The only creature in sight was a tiny mouse that he had found sheltered in the hollow. He had thrown it out to squeeze himself inside the small hole. But the mouse had not moved since the autumn night had fallen.
“When is she coming back?” the little boy whimpered.
His mother was surely looking for him. She was worried about him, he knew she was. Perhaps she had forgotten the way. Perhaps something had happened to her. Otherwise she would've come; he knew it because she had said it:
Stay 'ere, Kjartan, she had told the little boy. Stay 'ere and look for mushrooms, a'ight? I'll just go behind that hilltop over there to pick some special herbs. You fill the basket, a'ight? And when you do, I'll be back.
But he had filled it. And he had already eaten the mushrooms he had picked. And his mother was still not back.
Kjartan shrugged, squeezing his knees tighter against his chest, holding his hands over his little bare feet. Yes, the mouse was surely dead.

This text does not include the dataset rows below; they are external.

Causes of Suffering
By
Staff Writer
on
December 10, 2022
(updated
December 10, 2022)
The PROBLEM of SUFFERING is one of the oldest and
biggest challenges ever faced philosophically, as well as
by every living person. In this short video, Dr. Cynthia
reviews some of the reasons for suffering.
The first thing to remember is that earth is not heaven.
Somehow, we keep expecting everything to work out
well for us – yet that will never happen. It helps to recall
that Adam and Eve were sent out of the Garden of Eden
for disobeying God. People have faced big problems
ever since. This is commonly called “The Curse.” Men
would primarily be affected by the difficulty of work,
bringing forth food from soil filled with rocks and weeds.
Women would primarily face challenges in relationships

It was cold. So freezing cold. He had tried to build a fire, as well as he had learned to in the five years he had spent in the world. He had rubbed twigs and stones together, but no spark happened. Too slow, perhaps. His hands too rigid. It was in vain, he decided, so he had stopped. The cold was creeping up on him like spiders. He knew it was not spiders, for his skin was so numb that he could not feel them if they were a thousand spiders crawling. He knew it, because his hands and feet were full of grazes and bruises and he felt them not.
It was cold. So freezing cold. He was feeling the chill in his bones, sharp pain shooting like lightning through his entire body. Constant, relentless, numbing. He had to hold his feet under him to warm them and painfully rub sensation back into them. But sometimes he refused to. He was starting to give up. He would let the cold numb him, his body and then, slowly, his mind. Like slumber. Yes, sleep seemed not so bad a sensation.
He knew spiders were around him in the tree trunk and around it. They were building a cocoon around the dead mouse. And thus they would stitch their webs around him when he died, weaving and weaving to wrap him completely in white, seal the opening of the tree hollow forever with him inside it. At least he would be cold no longer. Afraid no longer.
Hoot-hoot. His heart leapt in his throat at the sudden noise. Hoot-hoot. “It's only an owl”, he whispered.
Hoot-hoot. He could not fall into that soothing sleep. Because his core was warm, not letting him freeze, his heart pumping on, quickly like that of a tiny critter. Fear keeping him alive.
*
The light of day found the tree's hollow empty.
The little boy was now crouched upon a soft rustling bed of copper leaves: head bowed into his knees, hands balled in small fists before him – just as he had shuddered in the hollow during the night - bathed in warming sunlight. Wild animals or not, his body wanted to feel the warmth of those golden rays.
“Hey! Boy!” a voice awoke him. “Hey! you a'ight, child?”
Kjartan's grey eyes opened to look upon the worried wrinkled face of an old man standing above him. Mouth gaping under a bushy moustache, he lay his wood-axe aside as he knelt by the small figure.
“What you doin' 'ere, lil' man? Ain't ya cold?” he asked, and touched the boy's feet briefly. “Good gods, yer freezin'!” he blurted out, and doffed his coat to cover the boy with it. “Where's ya ma? D'ya want'a come with me an' look for 'er?”
With a last glance to the mouse resting in the copper bed of leaves, Kjartan went away with the old woodsman.